::: Supplied passage :::

Monday, June 17, 2019

Cecil in Beira

By 1928 Ernest felt that his son should move from Port Sudan, so he obtained him a job with T.B.F. Davis in Beira, on the coast of Portuguese East Africa, now Mozambique - picture shows Beira docks. Cecil soon found that the move was a mistake. The firm was run by Davis from Durban. Helen, in her life of Cecil, wrote, "He was a very difficult man and Cecil soon fell foul of him." To make matters worse, Cecil was poorly paid.

That he had to live in an hotel, the Savoy (above), probably didn’t help his finances. This picture is interesting in that it shows the little trolley cars, the main way of getting round the town, which were pushed by Africans. If you met someone coming the other way one of you had to lift your trolley off the lines: one can imaging the problems that caused!

This picture shows the Harrison Line ship Tactician alongside in Beira docks.

::: Record excerpts :::

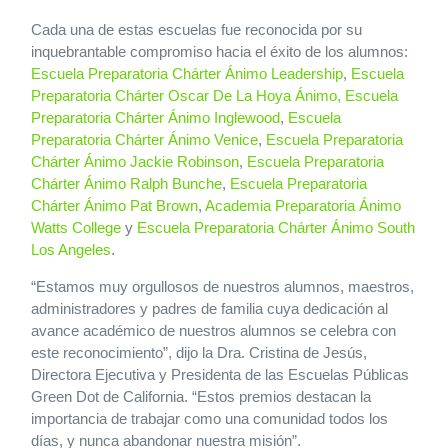
Cada una de estas escuelas fue reconocida por su
inquebrantable compromiso hacia el éxito de los alumnos:
Escuela Preparatoria Chárter Ánimo Leadership
,
Escuela
Preparatoria Chárter Oscar De La Hoya Ánimo,
Escuela
Preparatoria Chárter Ánimo Inglewood
,
Escuela
Preparatoria Chárter Ánimo Venice
,
Escuela Preparatoria
Chárter Ánimo Jackie Robinson
,
Escuela Preparatoria
Chárter Ánimo Ralph Bunche
,
Escuela Preparatoria
Chárter Ánimo Pat Brown
,
Academia Preparatoria Ánimo
Watts College
y
Escuela Preparatoria Chárter Ánimo South
Los Angeles
.
“Estamos muy orgullosos de nuestros alumnos, maestros,
administradores y padres de familia cuya dedicación al
avance académico de nuestros alumnos se celebra con
este reconocimiento”, dijo la Dra. Cristina de Jesús,
Directora Ejecutiva y Presidenta de las Escuelas Públicas
Green Dot de California. “Estos premios destacan la
importancia de trabajar como una comunidad todos los
días, y nunca abandonar nuestra misión”.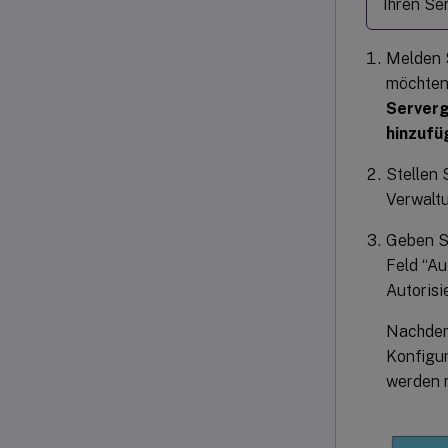
Ihren Se
Melden S
möchten,
Server
hinzufü
Stellen 
Verwalt
Geben S
Feld “Au
Autoris
Nachdem 
Konfigur
werden m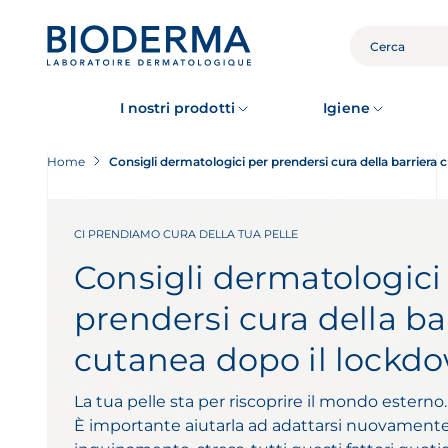
Skip
to
main
CERCA
content
I nostri prodotti
Igiene
Home
Consigli dermatologici per prendersi cura della barriera
CI PRENDIAMO CURA DELLA TUA PELLE
Consigli dermatologici
prendersi cura della ba
cutanea dopo il lockd
La tua pelle sta per riscoprire il mondo esterno.
È importante aiutarla ad adattarsi nuovamente 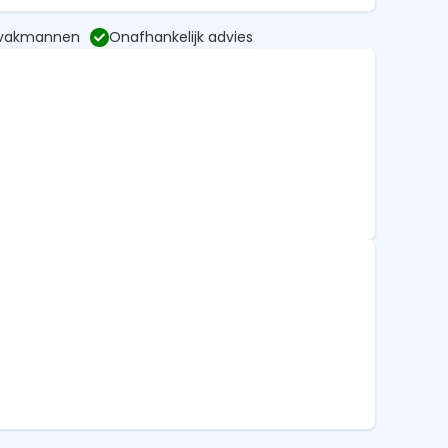
 vakmannen
Onafhankelijk advies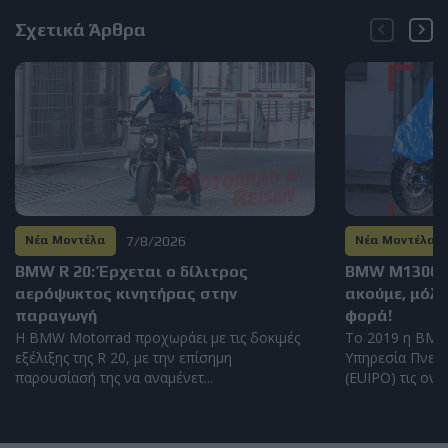
Σχετικά Άρθρα
7/8/2026
Νέα Μοντέλα
Νέα Μοντέλα
BMW R 20: Έρχεται ο δίλιτρος
BMW M1300GS
αερόψυκτος κινητήρας στην
ακούμε, μόλι
παραγωγή
φορά!
Η BMW Motorrad προχωράει με τις δοκιμές
Το 2019 η BMW
εξέλιξης της R 20, με την επίσημη
Υπηρεσία Πνευμ
παρουσίασή της να αναμένετ...
(EUIPO) τις ονομ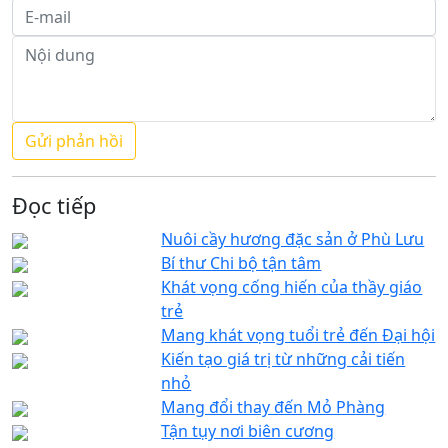
Đọc tiếp
Nuôi cầy hương đặc sản ở Phù Lưu
Bí thư Chi bộ tận tâm
Khát vọng cống hiến của thầy giáo
trẻ
Mang khát vọng tuổi trẻ đến Đại hội
Kiến tạo giá trị từ những cải tiến
nhỏ
Mang đổi thay đến Mỏ Phàng
Tận tụy nơi biên cương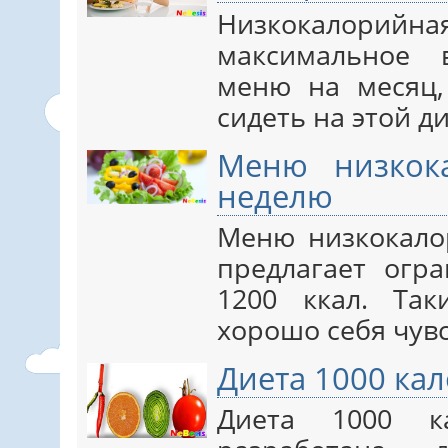
Низкокалор
максимальное 
меню на месяц,
сидеть на этой ди
Меню низкок
неделю
Меню низкокало
предлагает огр
1200 ккал. Та
хорошо себя чувст
Диета 1000 ка
Диета 1000 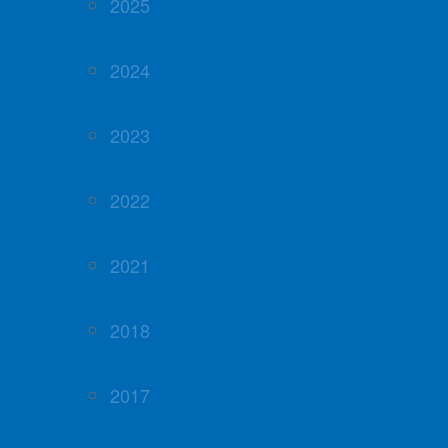
2025
2024
2023
2022
2021
2018
2017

:::

The task – Reproduce, word for word, the stretch of the passage on Cecil in Beira from "Monday, June 17, 2019" through "problems that caused!".

Answer for the task –
Monday, June 17, 2019

Cecil in Beira

By 1928 Ernest felt that his son should move from Port Sudan, so he obtained him a job with T.B.F. Davis in Beira, on the coast of Portuguese East Africa, now Mozambique - picture shows Beira docks. Cecil soon found that the move was a mistake. The firm was run by Davis from Durban. Helen, in her life of Cecil, wrote, "He was a very difficult man and Cecil soon fell foul of him." To make matters worse, Cecil was poorly paid.

That he had to live in an hotel, the Savoy (above), probably didn’t help his finances. This picture is interesting in that it shows the little trolley cars, the main way of getting round the town, which were pushed by Africans. If you met someone coming the other way one of you had to lift your trolley off the lines: one can imaging the problems that caused!